Preso sem prova e sem nenhum tostão
Excesso de impunidade e de severidade convivem no sistema penal do país
O que me chamou atenção, na capa da Folha nesta segundafeira (25), foi o nome do entrevistado. Sidney Silvestre? Não conhecia ninguém chamado assim, e que valesse uma entrevista de página inteira no jornal. Seria o Edney Silvestre? Não, não era.
Sidney Silvestre Vieira, de 31 anos, trabalha como cabeleireiro em Embu das Artes. Conta que passou um ano e quatro meses preso, sem nenhuma condenação.
Não havia provas contra ele, no caso da morte do professor aposentado Miguel Elias. Um suspeito, interrogado pela polícia, citou o nome “Sidney”, mas depois recuou do depoimento.
Na audiência, policiais pediram para falar: estavam convictos de que Sidney Silvestre não tinha envolvimento no assassinato. O suspeito que testemunhara contra ele fez o mesmo pedido.
Não adiantou.
Só agora a prisão foi revogada; o processo continua, para que se verifique afinal a verdade (ou não) do que conta Sidney. Mas ele ficará livre enquanto sua culpa não for comprovada.
Faça-se agora uma mudança de cena.
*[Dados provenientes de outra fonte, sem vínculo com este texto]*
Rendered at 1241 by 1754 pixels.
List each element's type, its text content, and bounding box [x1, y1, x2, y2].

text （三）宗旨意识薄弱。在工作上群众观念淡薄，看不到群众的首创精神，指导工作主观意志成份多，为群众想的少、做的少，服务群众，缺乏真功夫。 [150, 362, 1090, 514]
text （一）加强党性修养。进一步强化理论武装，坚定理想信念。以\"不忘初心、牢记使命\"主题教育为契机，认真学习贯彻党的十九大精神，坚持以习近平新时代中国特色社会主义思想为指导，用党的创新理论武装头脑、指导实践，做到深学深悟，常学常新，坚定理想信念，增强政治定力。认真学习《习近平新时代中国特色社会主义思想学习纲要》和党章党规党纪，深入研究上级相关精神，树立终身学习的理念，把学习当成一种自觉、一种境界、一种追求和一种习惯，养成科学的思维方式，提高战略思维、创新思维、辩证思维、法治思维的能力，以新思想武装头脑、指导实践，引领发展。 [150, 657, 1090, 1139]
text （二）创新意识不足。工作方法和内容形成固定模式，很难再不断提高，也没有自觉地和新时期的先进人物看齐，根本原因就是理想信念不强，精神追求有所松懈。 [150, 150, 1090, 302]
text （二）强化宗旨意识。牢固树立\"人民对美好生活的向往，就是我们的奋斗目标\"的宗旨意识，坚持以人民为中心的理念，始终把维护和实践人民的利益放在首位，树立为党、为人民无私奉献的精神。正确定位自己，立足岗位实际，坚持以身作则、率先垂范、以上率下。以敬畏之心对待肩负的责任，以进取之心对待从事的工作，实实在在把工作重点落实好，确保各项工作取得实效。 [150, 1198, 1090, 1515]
No Supremo Tribunal Federal, mudou-se um entendimento que valeu durante alguns anos —de 2016 até o começo deste mês.
A discussão correu em torno de um ponto muito claro da Constituição: “Ninguém será considerado culpado até o trânsito em julgado de sentença penal condenatória”.
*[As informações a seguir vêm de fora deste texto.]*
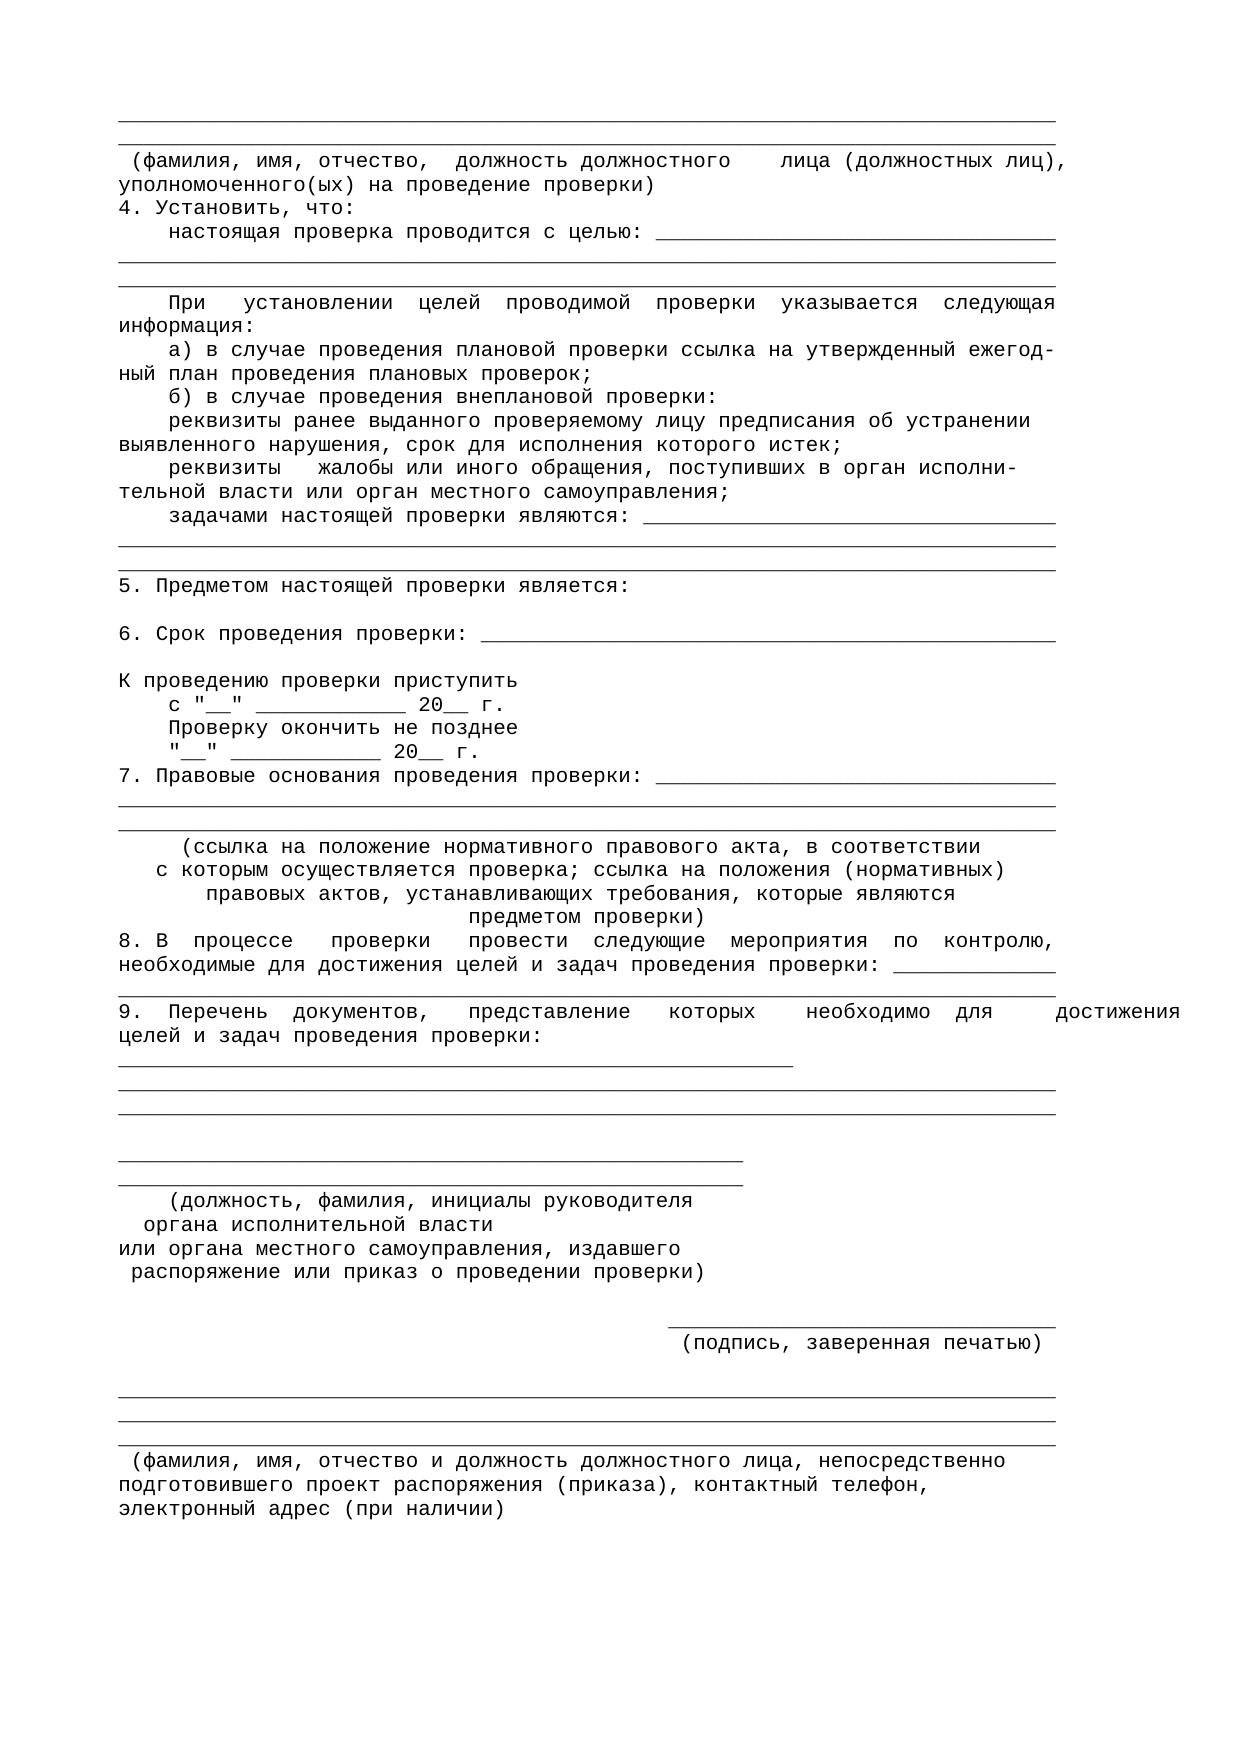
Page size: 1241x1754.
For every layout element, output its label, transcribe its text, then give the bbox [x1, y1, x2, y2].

Por um tempo, a maioria dos ministros do Supremo entendeu que não era preciso que se esgotassem todos os recursos à disposição do réu para mandálo à cadeia. Bastava a condenação em segunda instância.
A tese fazia sentido, quando se leva em conta a quantidade de exemplos —sempre citados pelo ministro Luís Roberto Barroso— de figurões condenadíssimos que conseguem adiar a execução da pena, graças a infinitas manobras judiciais.
Mas o texto da Constituição era bem claro —e agora o Supremo Tribunal Federal votou pelo retorno ao sistema anterior. Só fica preso, mesmo, quem tiver a culpa estabelecida depois de acabados todos os recursos.
Ou será que não? O problema é que os fatos, no Brasil, não são os mesmos se os vemos de baixo ou se os vemos de cima.
Olhando para baixo, a prisão “sem trânsito em julgado” é a coisa mais comum do mundo, e existe sem depender de nenhuma interpretação do STF.
É o que não se cansa de afirmar outro ministro, Gilmar Mendes, sempre visto com menos simpatia do que seu colega Luís Roberto Barroso.
O caso de Sidney Silvestre é apenas um entre incontáveis outros. A população de presos no Brasil é de mais de 800 mil pessoas. Cerca de 40% estão na cadeia sem terem sido condenados.
Claro que é preciso juiz, promotor e advogado para isso acontecer. Decreta-se prisão “temporária” quando o suspeito não tem domicílio fixo ou quando alguma prova foi levantada contra ele; o prazo varia. Há prisão “preventiva”, sem prazo, para quem pode atrapalhar a investigação, fugir ou continuar cometendo crimes.
Como ficamos? Na prática, há excesso de impunidade e excesso de severidade ao mesmo tempo.
Obviamente, a impunidade favorece quem tem bons advogados. Também obviamente, a cadeia serve para apodrecerem milhares de suspeitos sem culpa e sem dinheiro.
Não é só um caso de injustiça social.
Resulta disso uma consequência política da maior gravidade. A Constituição e os direitos humanos viram tema de ricos. E os pobres, a menos que presos injustamente, acabam sem reconhecer o que seria um instrumento básico da liberdade e da civilização.
Tenta-se agora reviver a condenação em segunda instância através de emenda constitucional, impedindo que prevaleça o novo entendimento do Supremo. Mudanças no processo penal, com novas regras para a prescrição, talvez fossem uma resposta menos arriscada.
Entre as inúmeras irresponsabilidades do PT, destaca-se a sua inércia para cuidar da segurança pública. Bancadas da bala e bolsonaristas não surgiram por acaso nem surgiram ontem.
A desigualdade não é só uma questão de renda —depende de como cidadãos, juízes e policiais entendem a aplicação da lei, e de um acesso bem distribuído a coisas imateriais como liberdade e segurança.
Como diria o atual presidente, há um lado “cultural” nisso aí. Mas culturas podem mudar —a menos que se queira continuar na Idade da Pedra.